(RECORDS)

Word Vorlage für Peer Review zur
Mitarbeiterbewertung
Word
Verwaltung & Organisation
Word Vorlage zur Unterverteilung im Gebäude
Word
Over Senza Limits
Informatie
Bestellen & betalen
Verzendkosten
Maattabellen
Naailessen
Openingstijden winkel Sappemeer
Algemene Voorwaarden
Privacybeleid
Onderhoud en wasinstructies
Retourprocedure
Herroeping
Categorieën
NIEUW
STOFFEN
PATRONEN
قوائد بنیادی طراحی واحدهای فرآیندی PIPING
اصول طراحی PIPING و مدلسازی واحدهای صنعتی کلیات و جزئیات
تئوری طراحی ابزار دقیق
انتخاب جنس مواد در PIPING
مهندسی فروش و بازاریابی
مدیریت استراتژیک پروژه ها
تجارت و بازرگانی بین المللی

(End RECORDS)
(RECORDS)

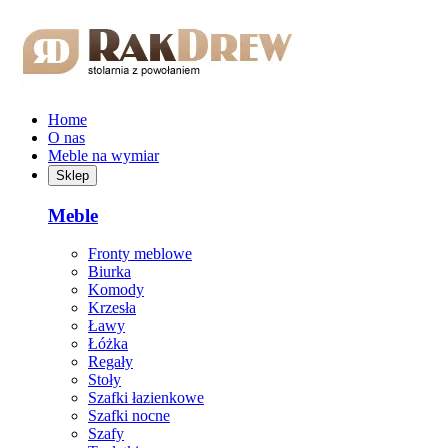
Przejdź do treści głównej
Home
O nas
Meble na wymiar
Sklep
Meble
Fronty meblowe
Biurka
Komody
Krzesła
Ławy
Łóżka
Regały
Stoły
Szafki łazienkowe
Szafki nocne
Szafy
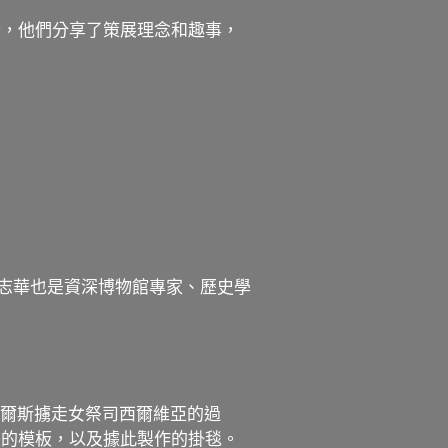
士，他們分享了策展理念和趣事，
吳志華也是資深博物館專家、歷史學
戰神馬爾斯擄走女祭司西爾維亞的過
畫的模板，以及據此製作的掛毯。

(End RECORDS)
(RECORDS)

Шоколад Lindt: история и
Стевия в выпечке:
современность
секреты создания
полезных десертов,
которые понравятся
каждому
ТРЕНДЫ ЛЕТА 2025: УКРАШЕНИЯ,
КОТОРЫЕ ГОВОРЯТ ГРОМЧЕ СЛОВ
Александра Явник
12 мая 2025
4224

(End RECORDS)

Please copy, exactly and with nothing else, the lines above beginning at the line that has "Word Vorlage für Peer Review zur" and ending with the line that has "تجارت و بازرگانی بین المللی".

## RESPONSE
Word Vorlage für Peer Review zur
Mitarbeiterbewertung
Word
Verwaltung & Organisation
Word Vorlage zur Unterverteilung im Gebäude
Word
Over Senza Limits
Informatie
Bestellen & betalen
Verzendkosten
Maattabellen
Naailessen
Openingstijden winkel Sappemeer
Algemene Voorwaarden
Privacybeleid
Onderhoud en wasinstructies
Retourprocedure
Herroeping
Categorieën
NIEUW
STOFFEN
PATRONEN
قوائد بنیادی طراحی واحدهای فرآیندی PIPING
اصول طراحی PIPING و مدلسازی واحدهای صنعتی کلیات و جزئیات
تئوری طراحی ابزار دقیق
انتخاب جنس مواد در PIPING
مهندسی فروش و بازاریابی
مدیریت استراتژیک پروژه ها
تجارت و بازرگانی بین المللی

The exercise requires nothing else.